ПРЕДЛОЖЕННЫЙ ТЕКСТ
╭──

Человеком он оказался гостеприимным и хлебосольным. Всегда приглашал много друзей и угощал их «фирменным» борщом и пловом. Готовил Гриша сам. Жены у него тогда не было. С первой женой он расстался еще до приезда в Москву. Их дочка Инга сейчас большая. Учится в Англии. В 1992-1993 годах, когда мы всей семьей приезжали в Сочи, мой 8-летний сын с ней подружился. И мы с женой даже хотели за компанию с ним взять Ингу на месяц в Таиланд, где у меня в то время был бизнес. Ездили к ее маме за разрешением. Но мама ее не отпустила. Потом Гриша жил гражданским браком с девушкой из Украины. Я ее никогда не видел. Знаю только, что она как-то неожиданно уехала в Германию и не вернулась. Гриша очень переживал из-за этого. «Больше никогда не буду ни с кем строить серьезных отношений, — зарекался он. - Все бабы - сволочи».

В Москве Гриша, конечно, встречался с какими-то девушками. Но постоянных подруг у него не было. И сам он первое время метался между Москвой и Сочи. В Москве работы у него было мало. В основном, банкеты и дни рождения у своих. На лето Гриша уезжал петь в Сочи. А зимой возвращался в Москву. Причем, ездить из Москвы в Сочи и обратно он предпочитал на такси. У него был знакомый водитель, который за 500 долларов возил его на «шестерке».

На тот момент мы с Гришей очень сблизились. Я считал его своим единственным другом. И мне очень хотелось помочь ему реализоваться как артисту. Но я не знал - как это сделать. От шоу-бизнеса я тогда был далек и никого в этих кругах не знал.

«Гриша, как ты думаешь, кого можно было бы привлечь для твоего продвижения?» — спросил я как-то его. И он назвал мне Женю Кобылянского, который делал ему аранжировки. В 1994 году я по своему бизнесу был в командировке в Ханты-Мансийске. И так совпало, что туда прилетел на гастроли Михаил Шуфутинский. А Кобылянский тогда работал у него руководителем музыкального коллектива. После концерта я познакомился с Женей и завел с ним разговор о Лепсе. «Что нужно, чтобы Гриша стал звездой?» — спросил я. «Нужно 100 тысяч долларов и я», — ответил Кобылянский. Деньги я нашел. Через месяц он уволился от Шуфутинского и в конце 1994 года уже приступил к работе над альбомом Лепса.

╰──

ВОПРОСЫ И ЗАДАНИЯ
1/ Объясните по тексту о Грише, почему рассказчик не знал, как помочь Грише реализоваться как артисту. Ответ должен занимать от одного до трёх предложений.
2/ Воспроизведите дословно фрагмент текста о Грише от слов «На тот момент» до слов «кругах не знал.».
3/ Подхватите повествование текста о Грише и продолжите его после последнего предложения.

ПЕРЕЧЕНЬ МАТЕРИАЛОВ
╭──

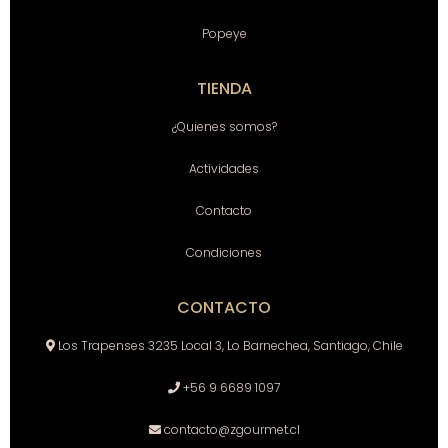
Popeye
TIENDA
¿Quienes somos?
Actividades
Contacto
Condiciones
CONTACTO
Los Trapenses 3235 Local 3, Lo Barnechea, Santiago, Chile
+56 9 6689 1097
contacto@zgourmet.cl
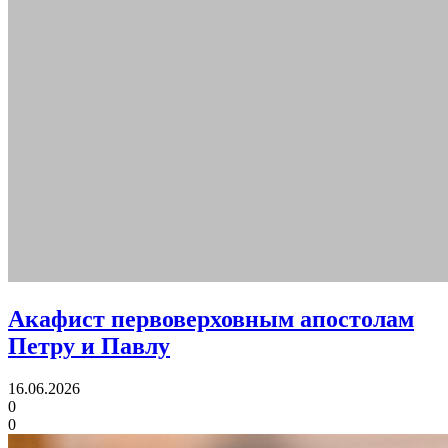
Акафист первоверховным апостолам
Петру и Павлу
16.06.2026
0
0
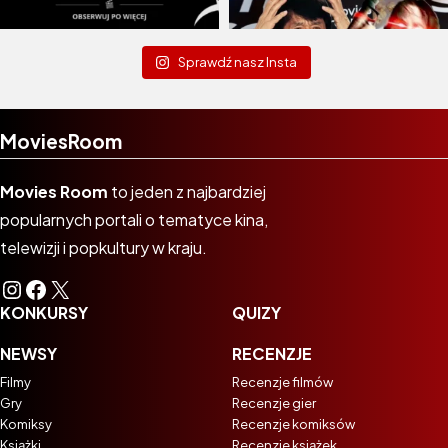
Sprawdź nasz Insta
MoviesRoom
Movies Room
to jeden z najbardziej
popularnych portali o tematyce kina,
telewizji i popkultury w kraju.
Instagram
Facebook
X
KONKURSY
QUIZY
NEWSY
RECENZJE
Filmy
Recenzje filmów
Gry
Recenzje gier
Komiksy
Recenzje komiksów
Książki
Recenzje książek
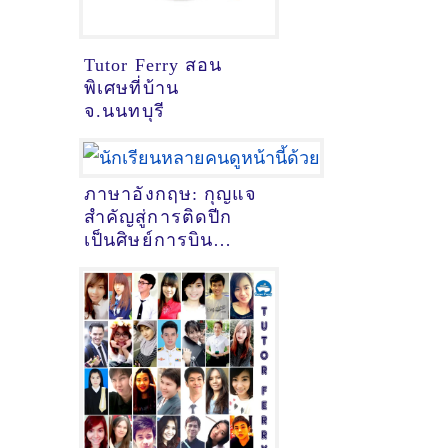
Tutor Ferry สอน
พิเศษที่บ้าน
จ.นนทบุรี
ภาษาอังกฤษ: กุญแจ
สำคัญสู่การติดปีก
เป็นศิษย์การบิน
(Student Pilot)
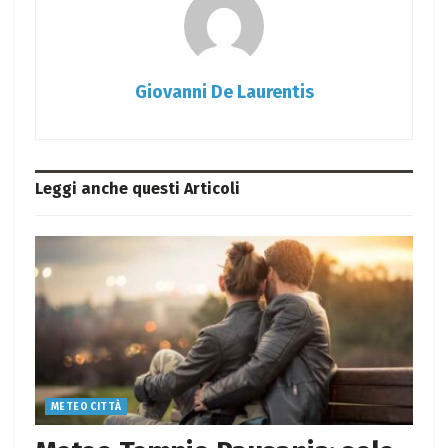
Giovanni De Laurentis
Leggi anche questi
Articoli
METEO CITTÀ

╰──
╭──

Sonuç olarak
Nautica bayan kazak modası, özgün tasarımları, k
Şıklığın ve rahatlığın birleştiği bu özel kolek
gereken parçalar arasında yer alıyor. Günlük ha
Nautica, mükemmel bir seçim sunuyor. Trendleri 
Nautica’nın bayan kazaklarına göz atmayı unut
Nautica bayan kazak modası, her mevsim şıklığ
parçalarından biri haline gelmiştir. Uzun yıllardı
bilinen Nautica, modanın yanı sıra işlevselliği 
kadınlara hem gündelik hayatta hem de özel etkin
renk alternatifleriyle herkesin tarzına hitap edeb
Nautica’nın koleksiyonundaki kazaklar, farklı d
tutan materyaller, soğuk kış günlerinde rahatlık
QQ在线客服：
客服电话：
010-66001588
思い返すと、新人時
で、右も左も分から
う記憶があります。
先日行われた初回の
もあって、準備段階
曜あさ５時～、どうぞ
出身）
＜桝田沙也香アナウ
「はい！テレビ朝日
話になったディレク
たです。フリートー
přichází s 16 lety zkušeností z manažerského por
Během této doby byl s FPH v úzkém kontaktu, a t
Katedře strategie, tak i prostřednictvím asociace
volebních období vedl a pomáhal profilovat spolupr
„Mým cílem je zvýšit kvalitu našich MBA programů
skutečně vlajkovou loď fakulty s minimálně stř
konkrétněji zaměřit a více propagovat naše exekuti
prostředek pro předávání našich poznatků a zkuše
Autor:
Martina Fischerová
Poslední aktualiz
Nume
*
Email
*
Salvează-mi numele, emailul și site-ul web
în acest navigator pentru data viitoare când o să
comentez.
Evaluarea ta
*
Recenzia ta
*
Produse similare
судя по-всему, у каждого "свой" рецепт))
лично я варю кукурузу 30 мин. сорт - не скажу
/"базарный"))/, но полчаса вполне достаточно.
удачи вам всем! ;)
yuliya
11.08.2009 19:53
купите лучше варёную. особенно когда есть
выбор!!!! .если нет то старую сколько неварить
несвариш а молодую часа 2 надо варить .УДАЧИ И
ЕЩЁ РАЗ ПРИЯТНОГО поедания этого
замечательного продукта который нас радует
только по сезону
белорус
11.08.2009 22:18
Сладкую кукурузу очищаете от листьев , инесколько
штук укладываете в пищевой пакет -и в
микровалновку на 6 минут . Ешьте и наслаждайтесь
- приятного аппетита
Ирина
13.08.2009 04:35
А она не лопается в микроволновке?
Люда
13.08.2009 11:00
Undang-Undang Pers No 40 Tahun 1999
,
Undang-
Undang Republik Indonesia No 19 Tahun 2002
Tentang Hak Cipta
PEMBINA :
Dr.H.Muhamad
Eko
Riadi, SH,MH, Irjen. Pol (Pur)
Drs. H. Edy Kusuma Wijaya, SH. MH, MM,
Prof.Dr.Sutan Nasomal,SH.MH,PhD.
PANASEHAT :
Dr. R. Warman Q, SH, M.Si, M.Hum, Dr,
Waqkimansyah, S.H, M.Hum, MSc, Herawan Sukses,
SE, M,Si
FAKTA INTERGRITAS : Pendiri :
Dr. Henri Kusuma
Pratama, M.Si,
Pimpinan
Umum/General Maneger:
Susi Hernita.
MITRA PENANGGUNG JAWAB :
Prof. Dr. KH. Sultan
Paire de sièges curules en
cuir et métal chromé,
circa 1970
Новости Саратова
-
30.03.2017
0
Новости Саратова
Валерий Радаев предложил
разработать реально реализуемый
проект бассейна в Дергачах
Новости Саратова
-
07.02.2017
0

╰──

РЕШЁННЫЕ ЗАДАНИЯ
1/ Рассказчик не знал, как это сделать, потому что был тогда далёк от шоу-бизнеса и никого в этих кругах не знал.

2/
На тот момент мы с Гришей очень сблизились. Я считал его своим единственным другом. И мне очень хотелось помочь ему реализоваться как артисту. Но я не знал - как это сделать. От шоу-бизнеса я тогда был далек и никого в этих кругах не знал.

3/
В то время Гриша очень прилично пил. Но надо отдать ему должное, когда мы начали записывать альбом, он хоть и не завязал, но сильно уменьшил дозу. Раньше он легко мог проглотить бутылку водки. А тут почувствовал ответственность и стал себя сдерживать.

Первой песней, которую мы сделали, была «Утоли мои печали, Натали». Кобылянский первоначально хотел продать ее Шуфутинскому. Я ее у него буквально вырвал. «Шуфутинский дает за нее «трешку», — заявил Женя. И я заплатил ему 3 тысячи долларов. Я сразу почувствовал: это то, что нам надо. Гриша, правда, от этой песни плевался и чертыхался. «Что тут петь?!» — говорил он. После долгих мучений мы сказали ему: «Попробуй не петь, а просто рассказать эту песню!». И в итоге все получилось. «Натали» сразу взяли в ротацию на только открывшееся «Русское Радио». Потом мы сняли на эту песню клип за 35 тысяч долларов и зарядили приличное количество телеэфиров. После этого Гришу уже стали узнавать и приглашать с концертами не только на банкеты или, как сейчас говорят, корпоративы, но и в ночные клубы.

Пел он всегда только живьем. Плюсовую фонограмму даже не брал с собой на концерты. Однажды он выступал в Нижнем Новгороде. Местные друзья очень долго его не отпускали. И у него реально сел голос. А у меня случайно было с собой два «плюса». И Гриша прямо со сцены стал показывать мне знаками, чтобы я их включил. Это был единственный прецедент за все время нашей совместной работы, когда он использовал «фанеру». Помню, мы снимались в программе «Хит-парад «Останкино» и там познакомились с Валерием Меладзе, который тогда был на пике славы. «У меня уже голос не выдерживает, - пожаловался он Лепсу. - Я уже думаю чередовать живое исполнение с фонограммой». Гриша тогда очень удивлялся. «А у меня нет никаких проблем, — говорил он. - Я хожу к фониатору, и он приводит меня в порядок». Правда, тогда у него не было такого количества концертов, как у Меладзе. Позднее, когда Гриша стал активно гастролировать, у него тоже возникли проблемы со связками, и ему даже пришлось делать операцию за границей. Он же себя не жалел. Голосил по два-три часа и все на надрыве. А однажды на дне рождения нашего знакомого поставил рекорд — пропел восемь часов подряд с несколькими небольшими перерывами.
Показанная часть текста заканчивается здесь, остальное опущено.